The main magic happens in the page.evaluate()
method, we pass it a
JavaScript function which will be evaluated within the retrieved page
document environment. It’s a kind of non-persistent XSS injection
just to help you to operate on the page contents =)
Now it’s time to launch the script to see how it goes:
$ phantomjs meteo.js "Montpellier, France"
{
"errors": [],
"results": {
"city": "Montpellier, France",
"today": {
"afternoon": "29",
"morning": "17"
},
"tomorrow": {
"afternoon": "28",
"morning": "17"
}
}
}
Now with an invalid city name:
$ phantomjs meteo.js "Unexistent City"
{
"errors": [
"No valid meteo data found"
],
"results": null
}
Let’s try with another city, an existing one this time:
$ phantomjs meteo.js "Paris, France"
{
"errors": [],
"results": {
"city": "Paris, France",
"today": {
"afternoon": "21",
"morning": "11"
},
"tomorrow": {
"afternoon": "21",
"morning": "11"
}
}
}
As a side note and in case you were wondering, you now understand a bit more why I moved to Montpellier ;)
I CAN HAZ SCREENSHOTS
PhantomJS also allows some nice tricks like injecting scripts to the remote page, very useful when a remote website doesn’t ship with your favorite framework (eg. jQuery)… or can render a PNG image of a captured area of the webpage.
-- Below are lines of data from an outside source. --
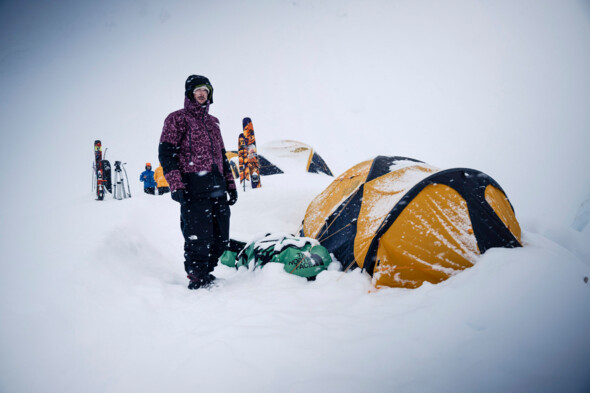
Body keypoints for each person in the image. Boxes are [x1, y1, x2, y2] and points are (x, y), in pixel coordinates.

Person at [158, 75, 238, 290]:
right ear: (189, 93)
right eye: (197, 90)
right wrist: (176, 184)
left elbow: (221, 156)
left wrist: (231, 185)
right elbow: (166, 154)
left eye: (205, 90)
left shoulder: (213, 123)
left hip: (217, 186)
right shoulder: (177, 119)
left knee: (221, 237)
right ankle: (197, 276)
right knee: (198, 236)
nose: (202, 93)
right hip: (194, 187)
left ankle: (207, 270)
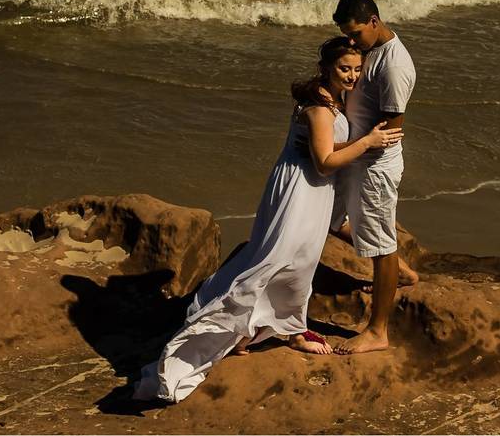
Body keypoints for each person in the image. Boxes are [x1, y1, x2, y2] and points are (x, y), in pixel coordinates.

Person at [132, 36, 403, 404]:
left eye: (357, 69)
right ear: (326, 67)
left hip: (307, 186)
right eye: (345, 68)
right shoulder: (320, 107)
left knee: (298, 260)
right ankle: (242, 329)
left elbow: (324, 150)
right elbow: (325, 161)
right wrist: (368, 142)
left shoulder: (329, 98)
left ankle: (277, 330)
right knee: (281, 258)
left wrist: (355, 144)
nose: (352, 76)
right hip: (301, 190)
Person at [329, 0, 417, 355]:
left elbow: (390, 130)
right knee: (332, 219)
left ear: (374, 22)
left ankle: (378, 331)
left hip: (374, 166)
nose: (352, 42)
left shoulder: (394, 65)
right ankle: (403, 273)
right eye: (346, 36)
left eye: (356, 34)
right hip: (357, 157)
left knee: (381, 247)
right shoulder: (372, 49)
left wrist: (341, 151)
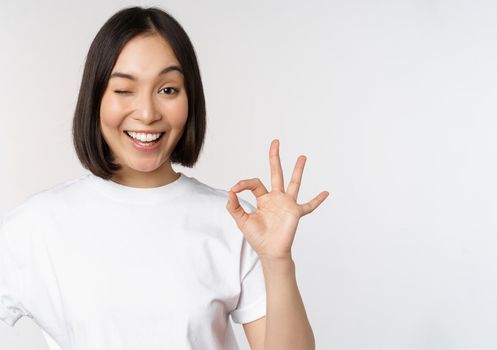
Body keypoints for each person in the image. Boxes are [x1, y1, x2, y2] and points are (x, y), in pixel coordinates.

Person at [0, 6, 328, 350]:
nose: (147, 113)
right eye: (124, 89)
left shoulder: (235, 221)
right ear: (95, 97)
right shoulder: (36, 226)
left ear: (190, 99)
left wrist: (277, 261)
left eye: (168, 90)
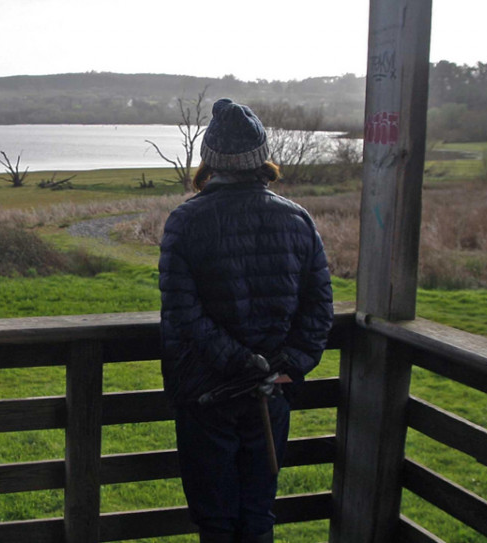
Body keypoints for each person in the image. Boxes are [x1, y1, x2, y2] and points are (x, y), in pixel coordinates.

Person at [159, 98, 334, 543]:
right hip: (269, 392)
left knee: (216, 520)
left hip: (207, 393)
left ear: (210, 161)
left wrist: (241, 362)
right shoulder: (297, 219)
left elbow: (183, 313)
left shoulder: (186, 220)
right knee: (258, 513)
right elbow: (319, 307)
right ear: (262, 160)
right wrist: (287, 365)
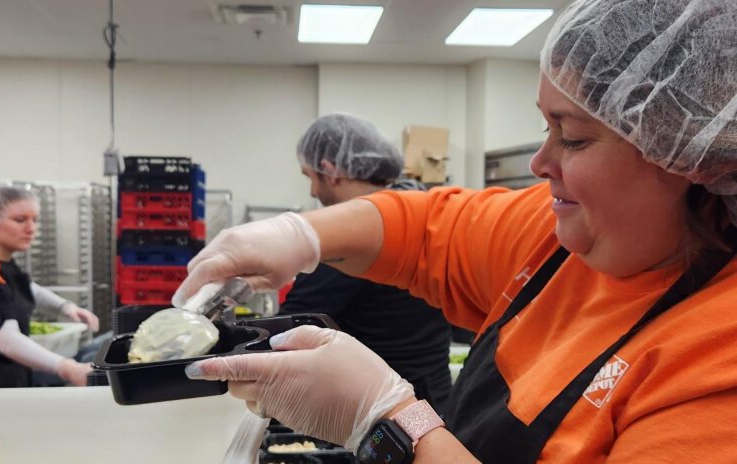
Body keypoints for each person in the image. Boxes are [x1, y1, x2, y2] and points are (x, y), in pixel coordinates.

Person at [174, 0, 737, 462]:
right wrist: (299, 235)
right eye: (545, 128)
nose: (541, 162)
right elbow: (422, 227)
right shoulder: (566, 240)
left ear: (686, 155)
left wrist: (389, 423)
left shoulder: (716, 369)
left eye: (573, 136)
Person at [279, 113, 452, 414]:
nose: (313, 193)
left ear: (329, 171)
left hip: (382, 406)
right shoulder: (421, 207)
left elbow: (295, 324)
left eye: (311, 178)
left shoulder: (348, 232)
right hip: (434, 396)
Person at [0, 186, 97, 387]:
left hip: (16, 376)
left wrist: (65, 307)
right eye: (20, 220)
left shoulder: (3, 264)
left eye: (34, 220)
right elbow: (6, 338)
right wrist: (67, 368)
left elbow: (26, 287)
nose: (31, 229)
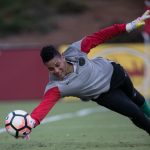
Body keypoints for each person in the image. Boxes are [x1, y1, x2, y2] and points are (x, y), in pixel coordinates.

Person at [25, 10, 150, 139]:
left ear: (62, 57)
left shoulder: (75, 50)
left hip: (115, 72)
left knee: (137, 99)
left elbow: (100, 36)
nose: (56, 71)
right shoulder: (55, 87)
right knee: (135, 113)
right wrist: (30, 124)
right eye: (51, 69)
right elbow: (43, 107)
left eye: (57, 65)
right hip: (104, 95)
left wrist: (129, 26)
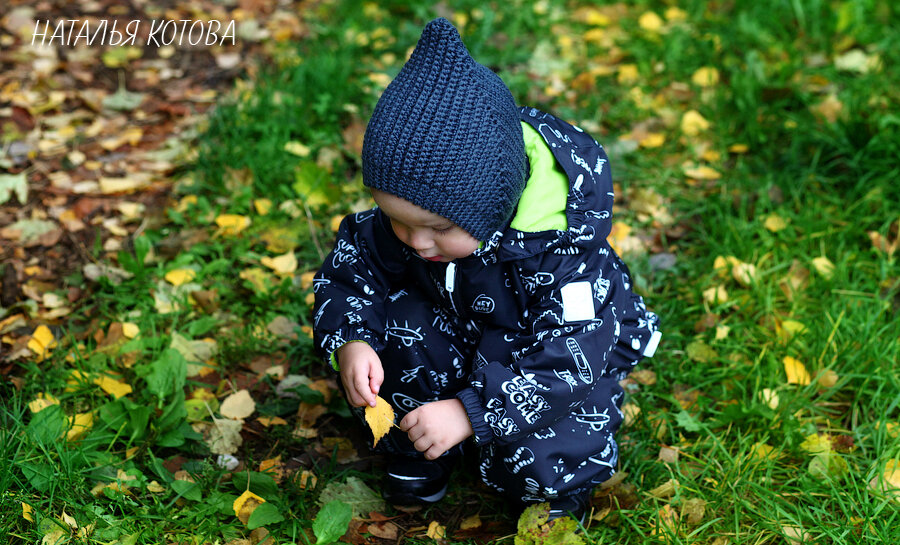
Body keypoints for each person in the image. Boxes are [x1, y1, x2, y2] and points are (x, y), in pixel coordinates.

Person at [312, 17, 660, 521]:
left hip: (540, 359)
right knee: (397, 331)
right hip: (458, 330)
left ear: (492, 205)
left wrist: (470, 412)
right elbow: (350, 272)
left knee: (567, 423)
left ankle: (552, 497)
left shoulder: (564, 257)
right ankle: (415, 451)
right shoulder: (411, 228)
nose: (415, 241)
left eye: (436, 227)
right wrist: (351, 340)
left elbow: (569, 361)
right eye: (397, 221)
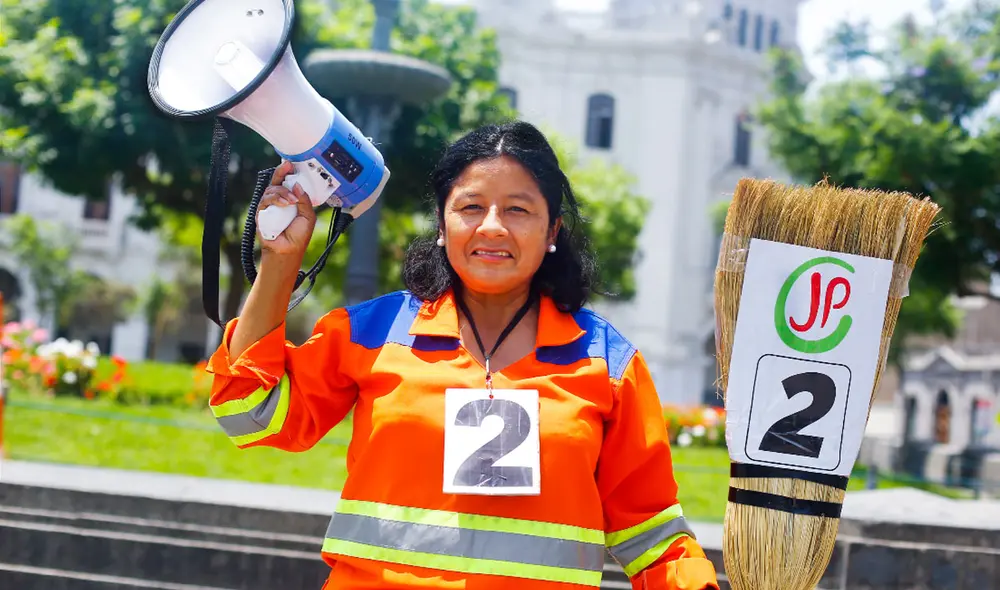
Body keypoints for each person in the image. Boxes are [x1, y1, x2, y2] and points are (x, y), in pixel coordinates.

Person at [205, 120, 720, 590]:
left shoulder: (608, 364)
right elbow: (248, 413)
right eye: (471, 207)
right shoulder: (374, 332)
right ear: (442, 222)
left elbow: (653, 538)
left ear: (552, 232)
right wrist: (281, 258)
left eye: (518, 209)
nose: (493, 226)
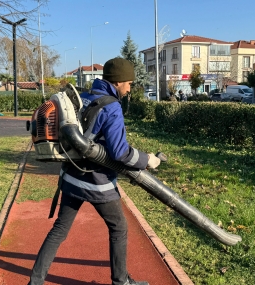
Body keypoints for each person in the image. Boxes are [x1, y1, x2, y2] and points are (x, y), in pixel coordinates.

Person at [28, 58, 161, 285]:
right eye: (128, 83)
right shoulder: (112, 106)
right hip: (96, 182)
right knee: (119, 227)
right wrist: (148, 160)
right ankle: (121, 282)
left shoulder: (85, 97)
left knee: (59, 229)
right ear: (118, 82)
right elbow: (120, 153)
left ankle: (35, 282)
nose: (129, 88)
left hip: (71, 175)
The example below saves a capture of the weather forecast area:
// script: meteoclip.js
var page = new WebPage();
page.open('http://www.google.fr/search?q=meteo+montpellier,+France', function (status) {
if (status !== 'success') {
output.error = 'Unable to access network';
} else {
page.clipRect = {
top: 127,
left: 170,
width: 400,
height: 114
}
page.render('meteo.png');
console.log('Capture saved');
}
phantom.exit();
});
Running the meteoclip.js
script will get yourself this fancy image
stored in meteo.jpg
:
There are tons of other cool topics to cover about PhantomJS, like navigation handling, automated logging in, external resources retrieving, functional testing, code organization… so I’ll maybe post a bit more about it soon, who knows!